P. Lapousterle : Le Gouvernement auquel vous appartenez a dit réfléchir en ce moment à une dose de proportionnelle qui permettrait à tous les courants politiques d’être représentés à l'Assemblée nationale et donc évidemment au Front national. Est-ce que vous pensez que c'est une idée judicieuse en ce moment ?

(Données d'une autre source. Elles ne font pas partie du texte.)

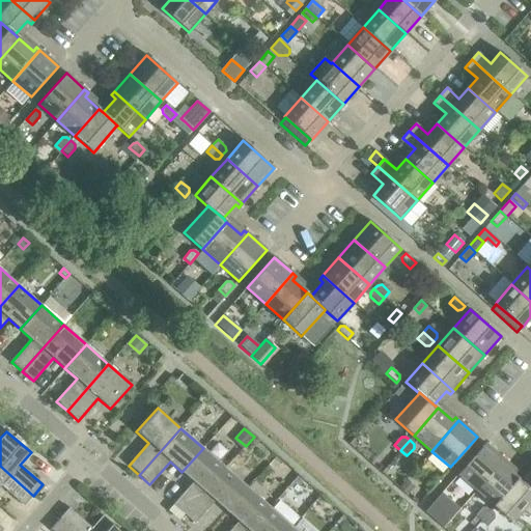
[(457,474),(476,491),(504,459),(485,443),(457,474)]
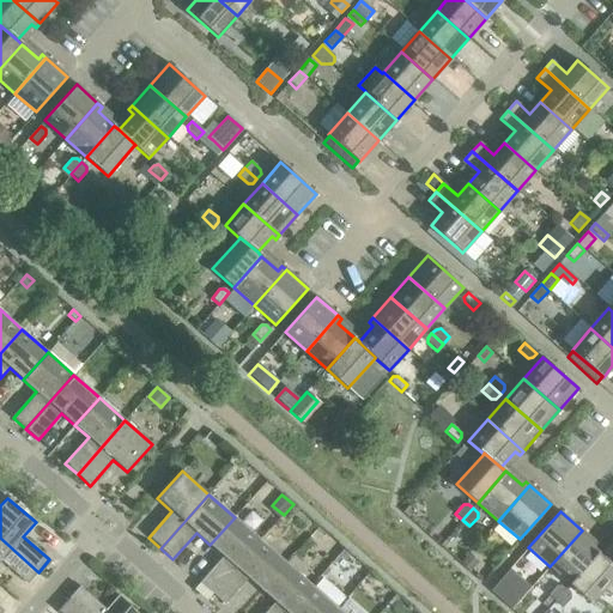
[(211,593),(212,594),(260,540),(235,517),(210,545),(223,557),(194,589),(205,598),(211,593)]
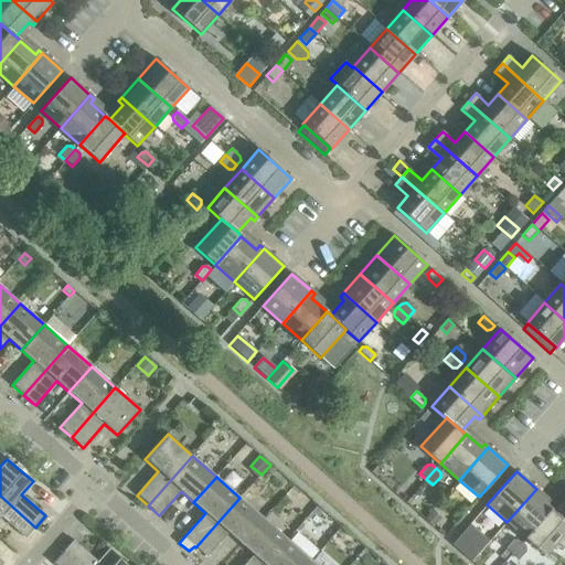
[(507,522),(525,539),(551,510),(536,497),(541,493),(536,489),(507,522)]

H. de Charette : Débattre n'est jamais une mauvaise idée, réfléchir est toujours judicieux. Personnellement, dans ce débat, j'irai avec la préoccupation de défendre le scrutin majoritaire parce que c'est le scrutin de la Ve République, c'est celui qui a assuré la stabilité politique dans notre pays, permis à nos concitoyens de faire des choix clairs et de faire en sorte que le Gouvernement soit dirigé avec cohérence et solidité. C'est comme cela depuis 1958 et je ne vois pas bien ce que cela apporterait de changer. Je vais même ajouter un mot de plus. Qu'est-ce qui fait que, dans beaucoup de régions, il est très difficile d'avoir une direction cohérente ? C'est qu'aujourd'hui, il n'y a pas de majorité à cause précisément du scrutin proportionnel. La démarche que nous devons avoir, c'est plutôt de mettre du scrutin majoritaire dans les régions que d'affaiblir le scrutin majoritaire là où il se trouve. Pour ce scrutin majoritaire, je serai très actif car je crois qu'il est l'expression très claire de l'exigence de cohérence dont notre pays a besoin.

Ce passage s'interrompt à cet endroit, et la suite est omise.